Es hilft nicht, jetzt auch in der Wortwahl zu eskalieren. Putin solle ausgeschaltet werden, hieß es vergangene Woche mitunter – nicht nur hinter vorgehaltener Hand. Mordfantasien werden uns genauso wenig weiterhelfen wie die Gleichsetzung Putins mit Hitler oder andere fragwürdige historische Vergleiche. Putin ist Putin, das ist schlimm genug.
Vom Ende des Friedens in Europa seit 1945 war vergangene Woche die Rede oder zumindest vom Ende der Ordnung, wie wir sie seit dem Zerfall der Sowjetunion kennen. Nur: Was kommt danach? Wir wissen es nicht, müssen aber fürchten, dass unseren Kindern der selbstverständliche Frieden, wie wir ihn erlebt haben, genommen wird.
Es hilft nicht zu wissen, dass der Kampf um Demokratie weit über die Ukraine hinausgeht. Die Zahl der demokratischen Staaten schrumpft stetig, unterdrückerische Regime werden mehr, Demokratie und Rechtsstaat sind auch in der EU in Gefahr. Diese Verschiebung hat lange vor dem Einmarsch russischer Truppen in der Ukraine begonnen und betrifft mit den USA auch die alte „Weltpolizei“. Amerika war in den vergangenen Jahren kein gutes Vorbild.

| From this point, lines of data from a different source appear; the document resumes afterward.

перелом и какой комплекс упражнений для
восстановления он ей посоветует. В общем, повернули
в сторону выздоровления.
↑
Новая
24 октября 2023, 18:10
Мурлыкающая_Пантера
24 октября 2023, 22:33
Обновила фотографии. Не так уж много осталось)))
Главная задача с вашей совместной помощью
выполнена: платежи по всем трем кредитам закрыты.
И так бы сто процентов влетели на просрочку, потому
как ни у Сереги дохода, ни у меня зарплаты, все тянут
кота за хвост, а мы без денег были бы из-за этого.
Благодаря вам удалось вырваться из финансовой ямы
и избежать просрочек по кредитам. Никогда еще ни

Wir werden künftig viel mehr über unsere eigene Rolle sprechen müssen, über die Rolle Europas, allen voran der EU. Hier können wir handeln und der Hilflosigkeit, wie sie viele gerade empfinden, etwas entgegensetzen. Womöglich ist jetzt der richtige Moment gekommen, eine neue Friedensbewegung zu gründen, die den Kampf gegen den Klimawandel miteinschließt. Das wäre nicht nur ein Zeichen nach außen, sondern böte auch eine soziale Plattform, auf der man sich austauschen kann.
Im Kampf um die neue Weltordnung können und müssen wir autokratischen Regimen etwas entgegensetzen. Das wird uns helfen.